(Collected data entries)
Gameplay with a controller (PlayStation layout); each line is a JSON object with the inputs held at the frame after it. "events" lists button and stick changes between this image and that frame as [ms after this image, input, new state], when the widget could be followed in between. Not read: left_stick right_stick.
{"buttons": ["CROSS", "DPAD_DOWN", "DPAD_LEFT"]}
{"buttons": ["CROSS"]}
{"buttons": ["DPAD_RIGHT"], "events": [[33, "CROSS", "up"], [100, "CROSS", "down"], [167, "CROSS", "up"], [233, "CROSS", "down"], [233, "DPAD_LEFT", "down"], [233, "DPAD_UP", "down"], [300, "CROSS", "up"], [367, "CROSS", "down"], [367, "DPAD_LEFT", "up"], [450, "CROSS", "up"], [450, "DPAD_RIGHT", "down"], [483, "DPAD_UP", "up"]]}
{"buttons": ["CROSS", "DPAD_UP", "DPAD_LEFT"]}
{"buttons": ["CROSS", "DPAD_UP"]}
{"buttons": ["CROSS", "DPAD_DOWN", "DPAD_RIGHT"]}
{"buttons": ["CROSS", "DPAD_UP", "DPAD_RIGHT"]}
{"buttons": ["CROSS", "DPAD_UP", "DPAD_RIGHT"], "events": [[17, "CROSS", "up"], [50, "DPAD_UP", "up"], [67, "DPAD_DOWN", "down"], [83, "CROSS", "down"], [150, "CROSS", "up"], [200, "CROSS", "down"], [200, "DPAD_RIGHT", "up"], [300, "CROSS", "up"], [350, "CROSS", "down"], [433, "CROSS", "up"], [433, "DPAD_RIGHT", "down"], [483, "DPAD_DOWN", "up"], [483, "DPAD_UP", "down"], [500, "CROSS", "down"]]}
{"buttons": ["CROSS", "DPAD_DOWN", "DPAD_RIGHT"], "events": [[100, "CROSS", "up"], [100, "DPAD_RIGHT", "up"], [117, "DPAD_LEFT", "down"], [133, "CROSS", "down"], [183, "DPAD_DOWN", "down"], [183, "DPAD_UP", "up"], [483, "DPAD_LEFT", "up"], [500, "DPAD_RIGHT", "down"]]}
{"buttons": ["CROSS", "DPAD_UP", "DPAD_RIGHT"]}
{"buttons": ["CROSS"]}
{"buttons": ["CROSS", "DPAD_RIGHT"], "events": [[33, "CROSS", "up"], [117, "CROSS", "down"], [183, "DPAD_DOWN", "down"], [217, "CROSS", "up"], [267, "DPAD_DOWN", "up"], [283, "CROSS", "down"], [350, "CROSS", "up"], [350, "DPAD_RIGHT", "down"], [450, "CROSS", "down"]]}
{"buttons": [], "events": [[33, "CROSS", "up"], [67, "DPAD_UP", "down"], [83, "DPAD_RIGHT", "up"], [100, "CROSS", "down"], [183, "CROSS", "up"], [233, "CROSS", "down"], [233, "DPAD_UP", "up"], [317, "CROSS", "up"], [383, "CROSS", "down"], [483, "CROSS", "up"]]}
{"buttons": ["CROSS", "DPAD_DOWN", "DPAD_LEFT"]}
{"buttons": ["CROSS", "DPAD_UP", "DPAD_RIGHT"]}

Work item: Transcribe every line above, character for character.

Solution for this problem:
Gameplay with a controller (PlayStation layout); each line is a JSON object with the inputs held at the frame after it. "events" lists button and stick changes between this image and that frame as [ms after this image, input, new state], when the widget could be followed in between. Not read: left_stick right_stick.
{"buttons": ["CROSS", "DPAD_DOWN", "DPAD_LEFT"]}
{"buttons": ["CROSS"]}
{"buttons": ["DPAD_RIGHT"], "events": [[33, "CROSS", "up"], [100, "CROSS", "down"], [167, "CROSS", "up"], [233, "CROSS", "down"], [233, "DPAD_LEFT", "down"], [233, "DPAD_UP", "down"], [300, "CROSS", "up"], [367, "CROSS", "down"], [367, "DPAD_LEFT", "up"], [450, "CROSS", "up"], [450, "DPAD_RIGHT", "down"], [483, "DPAD_UP", "up"]]}
{"buttons": ["CROSS", "DPAD_UP", "DPAD_LEFT"]}
{"buttons": ["CROSS", "DPAD_UP"]}
{"buttons": ["CROSS", "DPAD_DOWN", "DPAD_RIGHT"]}
{"buttons": ["CROSS", "DPAD_UP", "DPAD_RIGHT"]}
{"buttons": ["CROSS", "DPAD_UP", "DPAD_RIGHT"], "events": [[17, "CROSS", "up"], [50, "DPAD_UP", "up"], [67, "DPAD_DOWN", "down"], [83, "CROSS", "down"], [150, "CROSS", "up"], [200, "CROSS", "down"], [200, "DPAD_RIGHT", "up"], [300, "CROSS", "up"], [350, "CROSS", "down"], [433, "CROSS", "up"], [433, "DPAD_RIGHT", "down"], [483, "DPAD_DOWN", "up"], [483, "DPAD_UP", "down"], [500, "CROSS", "down"]]}
{"buttons": ["CROSS", "DPAD_DOWN", "DPAD_RIGHT"], "events": [[100, "CROSS", "up"], [100, "DPAD_RIGHT", "up"], [117, "DPAD_LEFT", "down"], [133, "CROSS", "down"], [183, "DPAD_DOWN", "down"], [183, "DPAD_UP", "up"], [483, "DPAD_LEFT", "up"], [500, "DPAD_RIGHT", "down"]]}
{"buttons": ["CROSS", "DPAD_UP", "DPAD_RIGHT"]}
{"buttons": ["CROSS"]}
{"buttons": ["CROSS", "DPAD_RIGHT"], "events": [[33, "CROSS", "up"], [117, "CROSS", "down"], [183, "DPAD_DOWN", "down"], [217, "CROSS", "up"], [267, "DPAD_DOWN", "up"], [283, "CROSS", "down"], [350, "CROSS", "up"], [350, "DPAD_RIGHT", "down"], [450, "CROSS", "down"]]}
{"buttons": [], "events": [[33, "CROSS", "up"], [67, "DPAD_UP", "down"], [83, "DPAD_RIGHT", "up"], [100, "CROSS", "down"], [183, "CROSS", "up"], [233, "CROSS", "down"], [233, "DPAD_UP", "up"], [317, "CROSS", "up"], [383, "CROSS", "down"], [483, "CROSS", "up"]]}
{"buttons": ["CROSS", "DPAD_DOWN", "DPAD_LEFT"]}
{"buttons": ["CROSS", "DPAD_UP", "DPAD_RIGHT"]}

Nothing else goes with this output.